How Bristol's grottiest spot became 'clean and odour free'

The coronavirus lockdown has made the city centre, especially the area around Broadmead, feel like a ghost town for weeks.

But that has given the people at the council’s Bristol Neighbourhood Enforcement Team and Bristol Waste the chance to tidy the place up a bit.

Right across the city, the teams are out answering calls to do everything from clear up flying tipping grotspots to jetwashing away unsightly tagging.

And there was one particular spot that was perhaps one of the grottiest in Bristol - a concrete jungle of shuttered up shops and tagging.

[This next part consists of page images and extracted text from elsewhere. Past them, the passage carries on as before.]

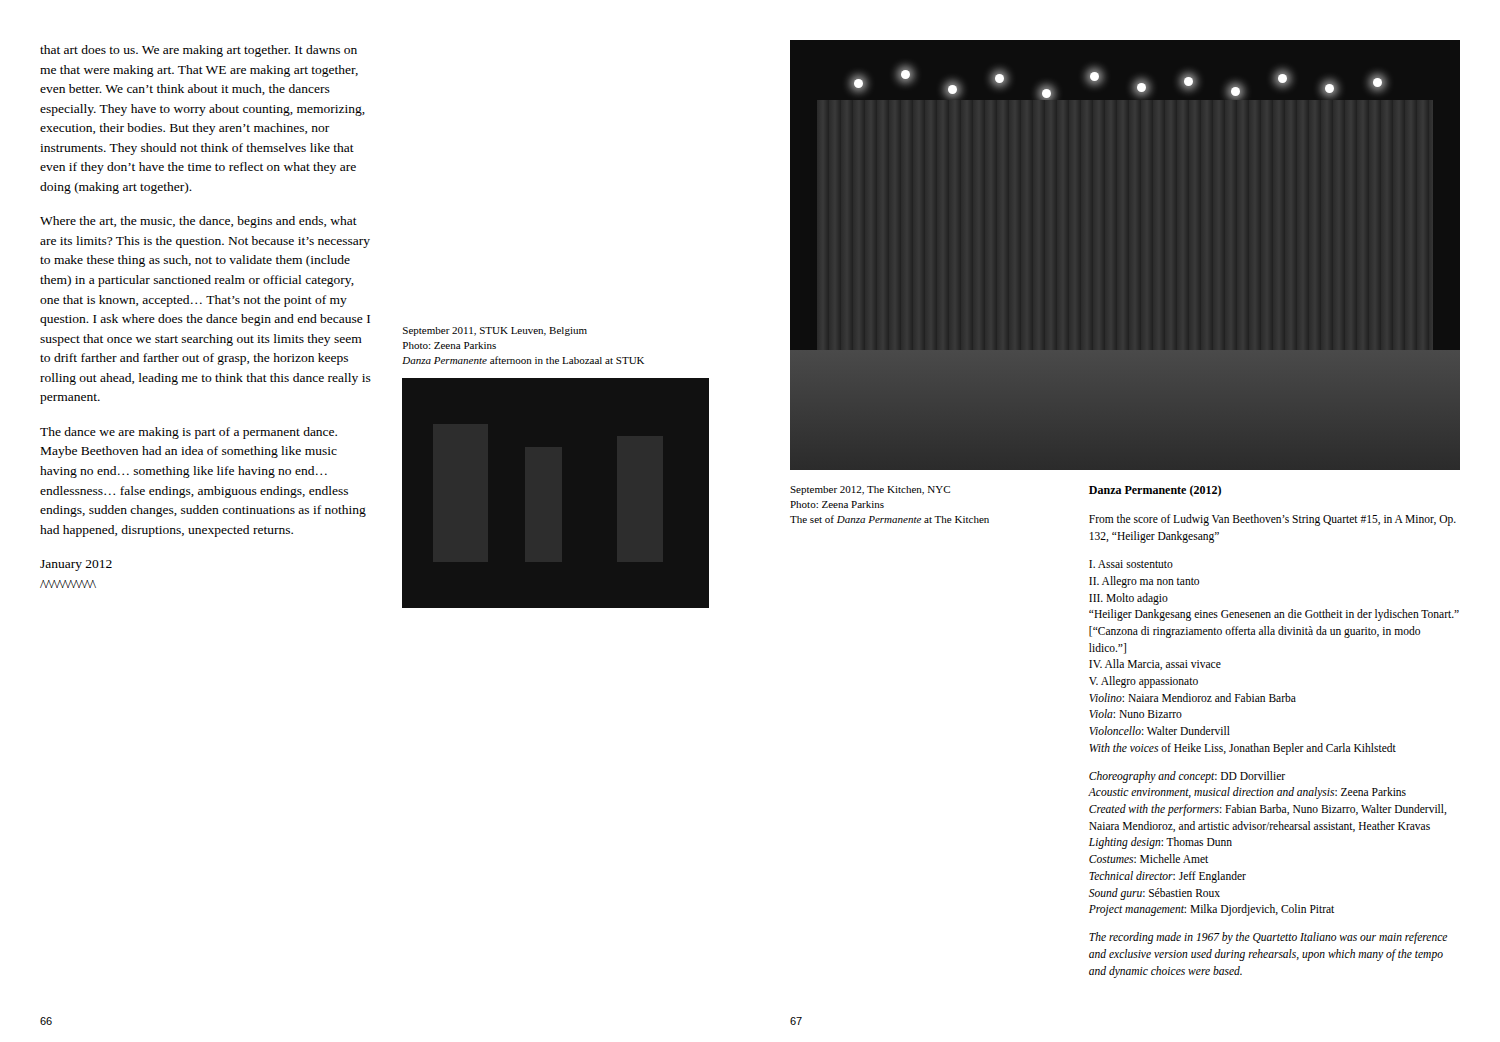that art does to us. We are making art together. It dawns on me that were making art. That WE are making art together, even better. We can’t think about it much, the dancers especially. They have to worry about counting, memorizing, execution, their bodies. But they aren’t machines, nor instruments. They should not think of themselves like that even if they don’t have the time to reflect on what they are doing (making art together).
Where the art, the music, the dance, begins and ends, what are its limits? This is the question. Not because it’s necessary to make these thing as such, not to validate them (include them) in a particular sanctioned realm or official category, one that is known, accepted… That’s not the point of my question. I ask where does the dance begin and end because I suspect that once we start searching out its limits they seem to drift farther and farther out of grasp, the horizon keeps rolling out ahead, leading me to think that this dance really is permanent.
The dance we are making is part of a permanent dance. Maybe Beethoven had an idea of something like music having no end… something like life having no end… endlessness… false endings, ambiguous endings, endless endings, sudden changes, sudden continuations as if nothing had happened, disruptions, unexpected returns.
January 2012
/\/\/\/\/\/\/\/\/\/\
September 2011, STUK Leuven, Belgium
Photo: Zeena Parkins
Danza Permanente afternoon in the Labozaal at STUK
66
September 2012, The Kitchen, NYC
Photo: Zeena Parkins
The set of Danza Permanente at The Kitchen
Danza Permanente (2012)
From the score of Ludwig Van Beethoven’s String Quartet #15, in A Minor, Op. 132, “Heiliger Dankgesang”
I. Assai sostentuto
II. Allegro ma non tanto
III. Molto adagio
“Heiliger Dankgesang eines Genesenen an die Gottheit in der lydischen Tonart.”
[“Canzona di ringraziamento offerta alla divinità da un guarito, in modo lidico.”]
IV. Alla Marcia, assai vivace
V. Allegro appassionato
Violino: Naiara Mendioroz and Fabian Barba
Viola: Nuno Bizarro
Violoncello: Walter Dundervill
With the voices of Heike Liss, Jonathan Bepler and Carla Kihlstedt
Choreography and concept: DD Dorvillier
Acoustic environment, musical direction and analysis: Zeena Parkins
Created with the performers: Fabian Barba, Nuno Bizarro, Walter Dundervill, Naiara Mendioroz, and artistic advisor/rehearsal assistant, Heather Kravas
Lighting design: Thomas Dunn
Costumes: Michelle Amet
Technical director: Jeff Englander
Sound guru: Sébastien Roux
Project management: Milka Djordjevich, Colin Pitrat
The recording made in 1967 by the Quartetto Italiano was our main reference and exclusive version used during rehearsals, upon which many of the tempo and dynamic choices were based.
67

(Bristol Neighbourhood Enforcement Team)

Such was the severity of the state of the area between the Bearpit and the bus station that the council had to bring in an ‘experienced contractor’, and it was such a big job that they had to put it out to tender.

The Premier Inn chipped in too - tagging on their building needed sorting at the same time.

It’s been almost a year since the city council shut down the Bearpit roundabout itself, and evicted a group of homeless people and housing crisis campaigners who had set up camp inside the roundabout.

In the weeks after it was shut down, the council whitewashed the area and installed a series of new CCTV cameras to catch people tagging it again, in what council chiefs called a 'fresh start' for the area.

(Bristol Neighbourhood Enforcement Team)

But the final part of the jigsaw was the area at the exit towards the bus station and the Premier Inn hotel - which has finally been fixed.

Before and after pictures from the team showed the results, and a spokesperson said the area was ‘now clean and odour free’.

“Bristol City Council has worked with the Premier Inn to support and encourage the removal of graffiti on their Haymarket building and both levels of Haymarket Walk next to the Bear Pit,” she said.

“The extent of the tagging meant that Premier Inn had to find an experienced contractor to do the work for them and the cost of the work meant they had to put the work out to tender.

(Bristol Neighbourhood Enforcement Team)

“This meant the process took some time but has achieved fantastic results.

“The area which normally has high footfall from the bus station has been transformed and is now clean and odour free,” she said.